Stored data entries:

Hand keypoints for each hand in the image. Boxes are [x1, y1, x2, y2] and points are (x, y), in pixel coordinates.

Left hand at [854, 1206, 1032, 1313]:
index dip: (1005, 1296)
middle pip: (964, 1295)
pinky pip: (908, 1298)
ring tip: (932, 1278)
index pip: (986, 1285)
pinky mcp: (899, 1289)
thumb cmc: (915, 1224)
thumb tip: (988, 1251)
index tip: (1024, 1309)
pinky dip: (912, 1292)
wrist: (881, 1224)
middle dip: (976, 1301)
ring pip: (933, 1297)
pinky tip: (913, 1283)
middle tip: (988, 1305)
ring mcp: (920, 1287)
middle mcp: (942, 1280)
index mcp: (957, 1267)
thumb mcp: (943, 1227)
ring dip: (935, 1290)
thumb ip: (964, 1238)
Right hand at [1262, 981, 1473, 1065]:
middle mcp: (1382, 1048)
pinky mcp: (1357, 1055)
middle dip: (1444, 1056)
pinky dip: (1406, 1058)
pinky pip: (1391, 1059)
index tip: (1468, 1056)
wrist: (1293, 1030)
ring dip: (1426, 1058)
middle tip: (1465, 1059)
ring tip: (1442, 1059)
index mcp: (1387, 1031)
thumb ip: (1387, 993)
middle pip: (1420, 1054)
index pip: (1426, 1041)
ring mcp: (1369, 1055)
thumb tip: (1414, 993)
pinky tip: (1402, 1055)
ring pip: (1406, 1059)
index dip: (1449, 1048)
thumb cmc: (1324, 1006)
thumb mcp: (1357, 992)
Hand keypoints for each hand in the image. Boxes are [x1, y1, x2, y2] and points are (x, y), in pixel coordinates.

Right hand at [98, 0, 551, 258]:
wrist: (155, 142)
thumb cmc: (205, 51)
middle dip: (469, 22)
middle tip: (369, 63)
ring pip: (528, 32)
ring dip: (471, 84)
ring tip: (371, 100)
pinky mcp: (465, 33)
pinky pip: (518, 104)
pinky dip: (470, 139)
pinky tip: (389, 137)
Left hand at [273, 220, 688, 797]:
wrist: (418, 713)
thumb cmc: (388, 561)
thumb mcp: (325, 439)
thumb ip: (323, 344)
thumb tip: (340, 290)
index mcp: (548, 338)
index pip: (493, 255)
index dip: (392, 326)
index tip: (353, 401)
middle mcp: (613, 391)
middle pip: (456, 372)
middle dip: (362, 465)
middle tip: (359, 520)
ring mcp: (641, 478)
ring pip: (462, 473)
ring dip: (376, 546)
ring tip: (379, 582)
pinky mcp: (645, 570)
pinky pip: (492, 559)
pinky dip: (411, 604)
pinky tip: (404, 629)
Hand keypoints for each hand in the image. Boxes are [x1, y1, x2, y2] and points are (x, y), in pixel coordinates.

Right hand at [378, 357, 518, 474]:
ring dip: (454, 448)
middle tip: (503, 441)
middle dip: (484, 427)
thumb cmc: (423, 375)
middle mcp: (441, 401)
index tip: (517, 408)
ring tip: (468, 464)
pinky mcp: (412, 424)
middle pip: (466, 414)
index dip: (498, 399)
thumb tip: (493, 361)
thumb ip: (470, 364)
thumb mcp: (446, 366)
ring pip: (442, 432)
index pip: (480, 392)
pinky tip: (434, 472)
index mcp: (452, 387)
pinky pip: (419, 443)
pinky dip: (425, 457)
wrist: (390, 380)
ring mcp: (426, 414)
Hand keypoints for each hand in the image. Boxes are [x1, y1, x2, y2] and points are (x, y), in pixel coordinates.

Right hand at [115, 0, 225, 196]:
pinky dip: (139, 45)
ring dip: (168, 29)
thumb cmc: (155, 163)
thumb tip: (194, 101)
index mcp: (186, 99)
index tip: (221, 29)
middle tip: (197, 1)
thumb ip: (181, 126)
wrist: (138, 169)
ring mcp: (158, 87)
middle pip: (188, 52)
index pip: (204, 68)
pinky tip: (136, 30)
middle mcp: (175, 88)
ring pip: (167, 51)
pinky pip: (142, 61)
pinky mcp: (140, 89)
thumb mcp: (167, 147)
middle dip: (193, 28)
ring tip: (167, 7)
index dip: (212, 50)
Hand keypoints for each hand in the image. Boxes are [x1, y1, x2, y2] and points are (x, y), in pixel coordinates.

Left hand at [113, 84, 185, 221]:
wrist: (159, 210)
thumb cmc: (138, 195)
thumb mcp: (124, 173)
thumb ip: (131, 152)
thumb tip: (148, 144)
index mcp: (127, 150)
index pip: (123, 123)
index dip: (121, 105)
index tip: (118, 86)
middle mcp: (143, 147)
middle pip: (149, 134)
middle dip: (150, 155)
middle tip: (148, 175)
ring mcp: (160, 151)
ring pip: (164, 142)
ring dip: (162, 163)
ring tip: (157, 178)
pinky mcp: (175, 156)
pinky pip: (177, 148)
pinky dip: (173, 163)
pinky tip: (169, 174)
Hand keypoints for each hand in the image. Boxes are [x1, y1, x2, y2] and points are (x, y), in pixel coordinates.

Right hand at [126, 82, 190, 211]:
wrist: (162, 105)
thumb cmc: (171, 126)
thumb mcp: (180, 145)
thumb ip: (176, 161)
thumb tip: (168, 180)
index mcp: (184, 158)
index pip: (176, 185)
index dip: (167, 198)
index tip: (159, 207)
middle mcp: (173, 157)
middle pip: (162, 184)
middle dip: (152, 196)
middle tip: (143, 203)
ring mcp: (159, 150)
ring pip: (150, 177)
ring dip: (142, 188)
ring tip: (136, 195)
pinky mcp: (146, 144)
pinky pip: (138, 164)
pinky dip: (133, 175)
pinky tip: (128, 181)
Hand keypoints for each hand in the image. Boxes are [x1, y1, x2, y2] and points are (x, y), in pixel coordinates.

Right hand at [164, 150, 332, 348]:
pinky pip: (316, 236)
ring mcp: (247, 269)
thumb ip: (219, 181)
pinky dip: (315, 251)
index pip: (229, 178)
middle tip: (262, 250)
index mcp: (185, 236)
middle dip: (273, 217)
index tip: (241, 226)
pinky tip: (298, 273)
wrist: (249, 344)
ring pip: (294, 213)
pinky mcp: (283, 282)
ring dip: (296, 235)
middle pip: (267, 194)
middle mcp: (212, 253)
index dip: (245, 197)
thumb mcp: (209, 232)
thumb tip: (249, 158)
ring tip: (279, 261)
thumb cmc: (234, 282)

-- Work to be completed --
From the entries above, extract each line containing "wrist".

-- Expected output --
wrist: (881, 1224)
wrist: (1293, 1030)
wrist: (155, 142)
wrist: (418, 713)
wrist: (390, 380)
wrist: (138, 169)
wrist: (159, 210)
wrist: (162, 105)
wrist: (249, 344)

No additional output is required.